*** Opening EXCERPTED DATA ***

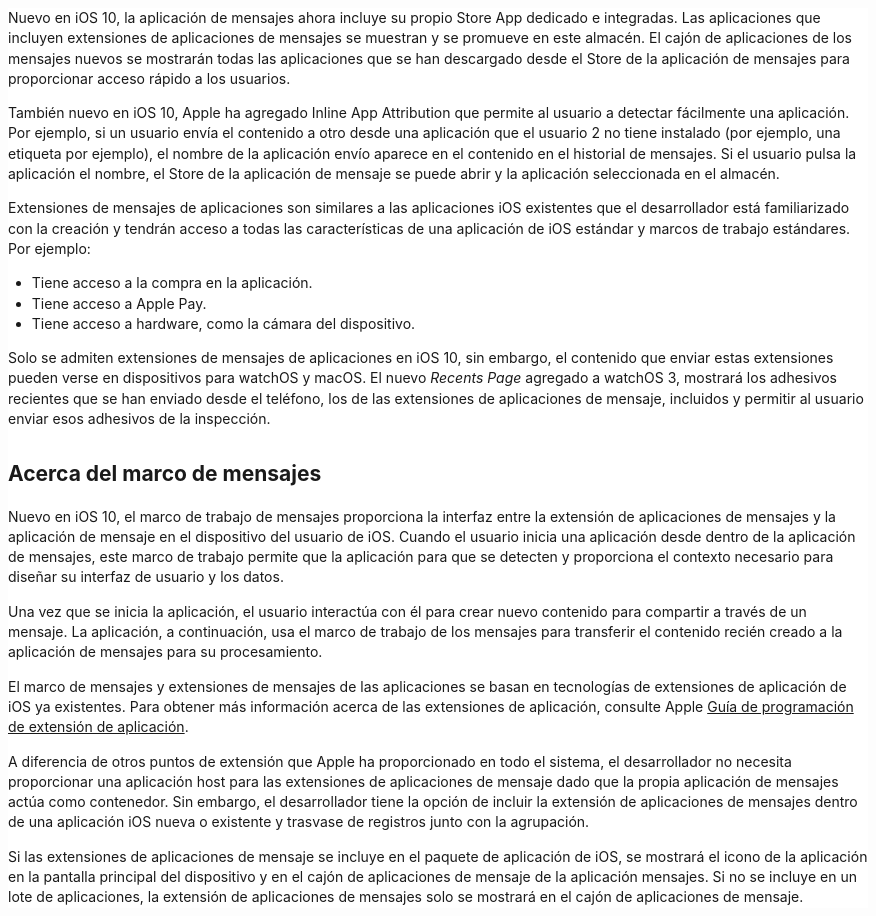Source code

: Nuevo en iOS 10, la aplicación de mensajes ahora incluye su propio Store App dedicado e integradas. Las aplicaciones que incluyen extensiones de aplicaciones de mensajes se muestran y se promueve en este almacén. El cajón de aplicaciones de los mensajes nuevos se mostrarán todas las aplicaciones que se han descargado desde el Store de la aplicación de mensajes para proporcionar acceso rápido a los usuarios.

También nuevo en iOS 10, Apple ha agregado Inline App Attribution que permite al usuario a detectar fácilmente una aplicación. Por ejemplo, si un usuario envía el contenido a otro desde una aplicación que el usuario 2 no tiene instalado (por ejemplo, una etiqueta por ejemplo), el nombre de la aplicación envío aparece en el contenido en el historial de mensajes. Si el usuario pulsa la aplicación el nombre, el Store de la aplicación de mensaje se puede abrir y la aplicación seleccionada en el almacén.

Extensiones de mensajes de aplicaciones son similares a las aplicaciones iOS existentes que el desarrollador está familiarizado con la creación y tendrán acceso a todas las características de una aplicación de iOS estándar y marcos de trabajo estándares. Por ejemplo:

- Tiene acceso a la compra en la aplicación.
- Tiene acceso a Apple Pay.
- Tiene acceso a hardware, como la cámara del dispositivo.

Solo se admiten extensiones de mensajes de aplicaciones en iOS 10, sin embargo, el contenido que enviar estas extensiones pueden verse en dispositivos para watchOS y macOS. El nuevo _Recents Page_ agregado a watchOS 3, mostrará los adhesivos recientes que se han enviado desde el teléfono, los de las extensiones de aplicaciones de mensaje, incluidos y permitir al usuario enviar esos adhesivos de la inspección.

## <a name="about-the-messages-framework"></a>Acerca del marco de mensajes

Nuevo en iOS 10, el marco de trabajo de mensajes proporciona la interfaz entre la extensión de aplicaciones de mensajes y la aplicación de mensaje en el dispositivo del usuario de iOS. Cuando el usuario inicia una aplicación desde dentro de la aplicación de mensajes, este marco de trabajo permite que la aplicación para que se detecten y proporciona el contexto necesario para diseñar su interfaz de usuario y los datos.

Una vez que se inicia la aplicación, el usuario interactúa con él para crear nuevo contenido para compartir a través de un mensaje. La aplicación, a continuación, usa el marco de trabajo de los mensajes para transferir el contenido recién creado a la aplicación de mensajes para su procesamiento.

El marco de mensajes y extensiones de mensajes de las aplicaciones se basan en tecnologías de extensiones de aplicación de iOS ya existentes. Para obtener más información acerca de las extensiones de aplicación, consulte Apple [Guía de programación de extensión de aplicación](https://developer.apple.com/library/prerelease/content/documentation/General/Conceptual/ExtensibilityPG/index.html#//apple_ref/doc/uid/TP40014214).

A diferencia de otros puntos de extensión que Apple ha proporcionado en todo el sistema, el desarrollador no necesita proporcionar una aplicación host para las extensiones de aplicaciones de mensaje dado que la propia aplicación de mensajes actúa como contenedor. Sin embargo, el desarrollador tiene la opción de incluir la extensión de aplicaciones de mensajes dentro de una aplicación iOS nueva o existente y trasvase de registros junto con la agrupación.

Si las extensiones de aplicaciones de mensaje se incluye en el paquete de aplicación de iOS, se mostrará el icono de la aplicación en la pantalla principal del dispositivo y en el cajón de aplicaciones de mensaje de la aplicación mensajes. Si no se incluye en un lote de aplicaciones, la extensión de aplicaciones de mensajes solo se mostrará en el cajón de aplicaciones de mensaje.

*** Closing EXCERPTED DATA ***

*WORK ORDER*. Restate word for word the lines from the one holding "El marco de mensajes y" through the last line of the listing, omitting every earlier line.

*RESULT BELOW*.
El marco de mensajes y extensiones de mensajes de las aplicaciones se basan en tecnologías de extensiones de aplicación de iOS ya existentes. Para obtener más información acerca de las extensiones de aplicación, consulte Apple [Guía de programación de extensión de aplicación](https://developer.apple.com/library/prerelease/content/documentation/General/Conceptual/ExtensibilityPG/index.html#//apple_ref/doc/uid/TP40014214).

A diferencia de otros puntos de extensión que Apple ha proporcionado en todo el sistema, el desarrollador no necesita proporcionar una aplicación host para las extensiones de aplicaciones de mensaje dado que la propia aplicación de mensajes actúa como contenedor. Sin embargo, el desarrollador tiene la opción de incluir la extensión de aplicaciones de mensajes dentro de una aplicación iOS nueva o existente y trasvase de registros junto con la agrupación.

Si las extensiones de aplicaciones de mensaje se incluye en el paquete de aplicación de iOS, se mostrará el icono de la aplicación en la pantalla principal del dispositivo y en el cajón de aplicaciones de mensaje de la aplicación mensajes. Si no se incluye en un lote de aplicaciones, la extensión de aplicaciones de mensajes solo se mostrará en el cajón de aplicaciones de mensaje.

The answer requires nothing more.